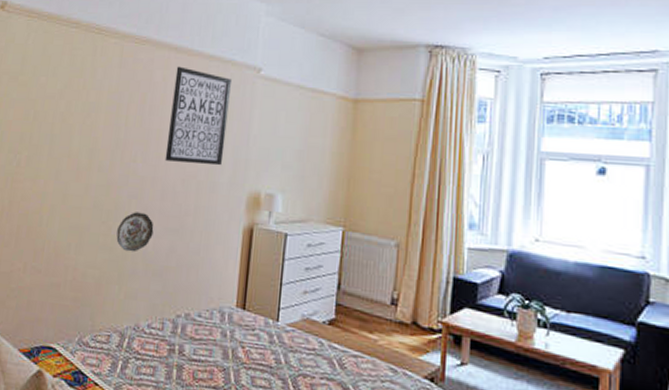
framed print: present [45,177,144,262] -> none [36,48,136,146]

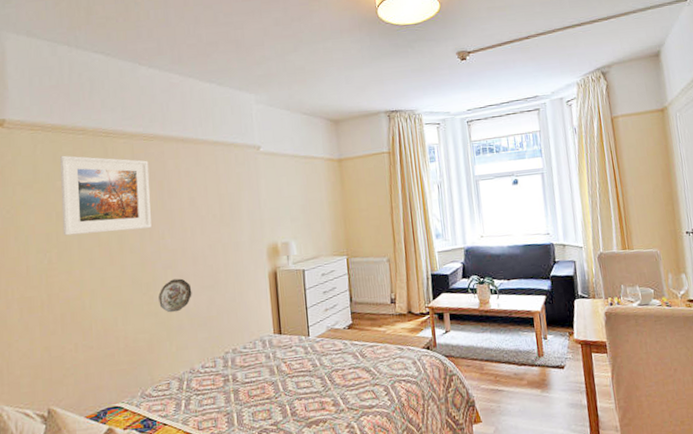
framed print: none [36,48,136,146] -> present [60,155,152,236]
wall art: present [164,66,233,166] -> none [186,154,241,233]

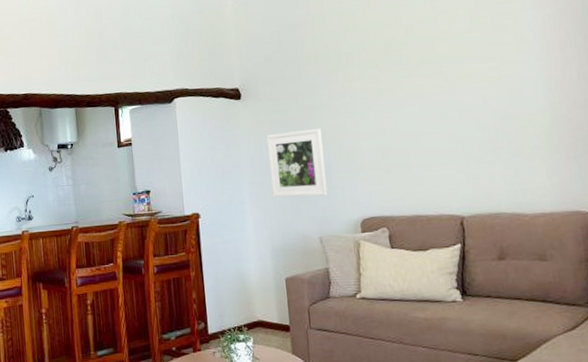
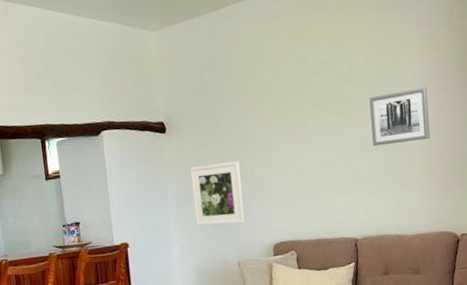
wall art: none [474,43,555,111] -> present [369,87,430,146]

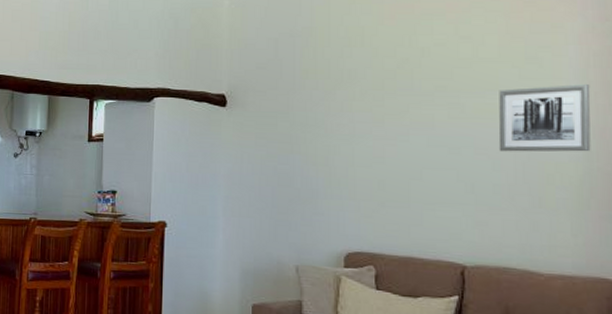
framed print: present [190,160,245,227] -> none [248,147,311,223]

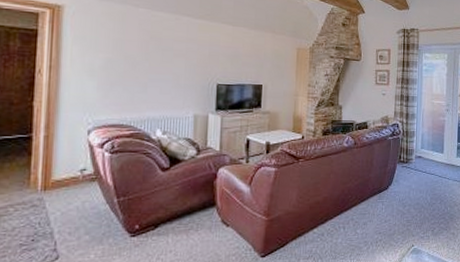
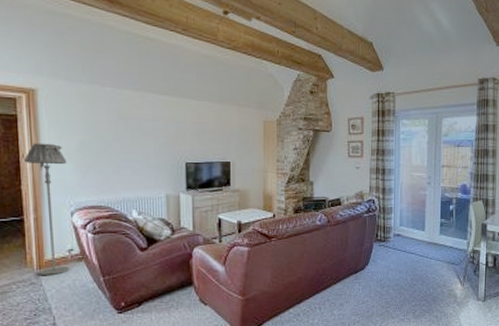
floor lamp: none [40,58,89,197] -> present [24,143,69,275]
* * * * *
What to work on: Output the listing above in full and exactly, with pictures excluded.

Exercise solution:
framed print: present [45,177,144,262] -> none [36,48,136,146]

framed print: none [36,48,136,146] -> present [60,155,152,236]
wall art: present [164,66,233,166] -> none [186,154,241,233]

wall art: none [474,43,555,111] -> present [369,87,430,146]

framed print: present [190,160,245,227] -> none [248,147,311,223]

floor lamp: none [40,58,89,197] -> present [24,143,69,275]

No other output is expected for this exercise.